En ese instante, Pedro se dio cuenta que no podía ser lo que dijo que era: Totalmente fiel. Que estaba dispuesto a morir con su Maestro y que su propia vida daría por èl. Mentira. No pudo ni siquiera aceptar que lo conocía. Lo negó miserablemente delante de todos y ahora, en la noche màs oscura de su vida, su alma sangra como el cuerpo de Jesus sangraba en el patio. Y salió a llorar. Se escondió de sì mismo. Se sintió miserable. Cobarde, traidor y mentiroso.
Tres días sin poder dormir. Sin poder comer. ¿Quién puede dormir y comer cuando ha negado la fe? ¿Quién puede dormir y comer cuando alguien ha traicionado los votos matrimoniales? ¿Cuando tenemos en el hospital a un ser querido entre la vida y la muerte? ¿Cuando el hijo está en tinieblas amenazado por la violencia callejera? ¿Quién puede dormir y comer en medio de una crisis financiera? ¿Con un diagnóstico de cáncer terminal? ¿Cuando la esposa abandona el nido por cambiar de cama y de hombre?
Ese es el caso de Pedro. No supo dónde esconder su vergüenza. Es cierto, solo Juan sabìa de su negación. Los demás no lo vieron ni lo escucharon negar a Jesus. Pero suficiente con su conciencia. Suficiente con su corazón hundido en el miasma de la bajeza humana. Su peor némesis era èl mismo. Y necesitaba descargar su culpa. Necesitaba huir de todo y de todos. La depresión llenó su horizonte y perdió todo deseo de esperar la promesa de su Señor cuando les dijo que después de tres días regresaría. Pero Pedro no puede esperar a volver a ver los santos y limpios ojos de Jesus. No después de lo que le hizo. No después de haber sido el cobarde y mentiroso que negó que lo conocía. No, Pedro -se dijo a sí mismo-, no puedes quedarte como si nada. Ya no hay esperanza para tí. Ya has sido desechado por tu mala acciòn.

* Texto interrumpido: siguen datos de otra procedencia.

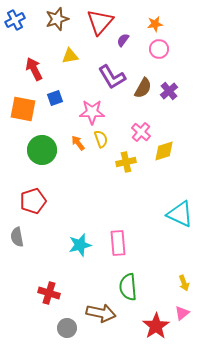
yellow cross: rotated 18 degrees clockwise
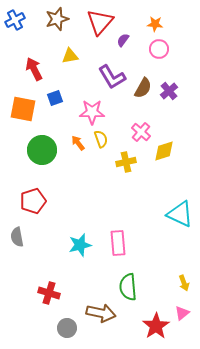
orange star: rotated 14 degrees clockwise
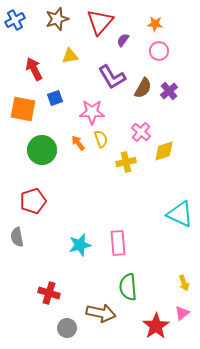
pink circle: moved 2 px down
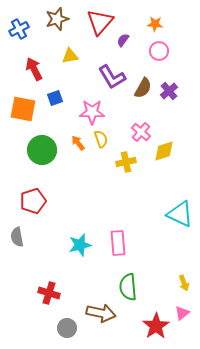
blue cross: moved 4 px right, 9 px down
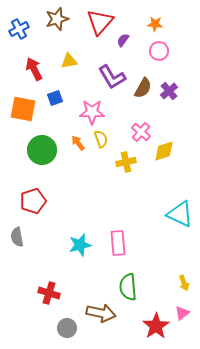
yellow triangle: moved 1 px left, 5 px down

Y, como el sueño se niega a nublar sus sentidos, toma la decisión de irse a pescar. Quizá tirando las redes y navegando en el mar que tan bien conoce puede encontrar un poco de paz. Quizá no busca tanto pescar peces, pero sí pescar la paz que tanto anhela. Pescar un poco de tranquilidad. Una porción de letargo tan siquiera. Nebulizar sus emociones y callar el grito de angustia de su pobre corazón. Pedro “se va a pescar”. ¿A pescar què? Ni èl mismo lo sabe. Pero todo es un total fracaso. Ya no está para eso. Ya había puesto la mano en el arado y ahora pescar no le sirve de nada. Lo que Pedro quiere pescar no lo brinda ni el anzuelo ni el mar. La paz del alma no se pesca entre la multitud. Entre el mar de gentes. Usted puede estar en medio de un océano de gentes y sin embargo sentirse màs solo que nunca. Con sus redes rotas y su anzuelo vacío vez tras vez.

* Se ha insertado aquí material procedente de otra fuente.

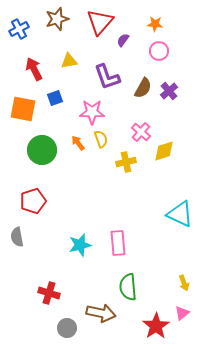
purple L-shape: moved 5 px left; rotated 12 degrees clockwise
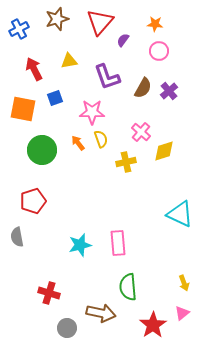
red star: moved 3 px left, 1 px up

Y llega la mañana. Y aparece Jesus. Aparece con un pez asándose en las brasas. Y llama a su amigo. Lo invita a desayunar. Lo que Pedro pescó ya no le interesa. Porque lo que realmente desea es estar cerca de su amado maestro. De ser perdonado. De volver a comer con èl. De compartir un bocado de pan y un bocado de paz. De engullirse todo lo que pueda de la amistad perdonadora de su Señor. Sin anzuelo ni redes, Pedro ha pescado lo que solo Jesus puede darnos. La sanidad del alma. Sacarnos del túnel de la vida que amenaza nuestra existencia. Sacarnos de la cama del dolor. Volver a vernos a los ojos y decirnos: Apacienta mis corderos. Confío en tì. Puedo confiarte mi rebaño. Empecemos de nuevo. Ya no trates de pescar lo que solo Yo -dice Jesus-, puedo darte.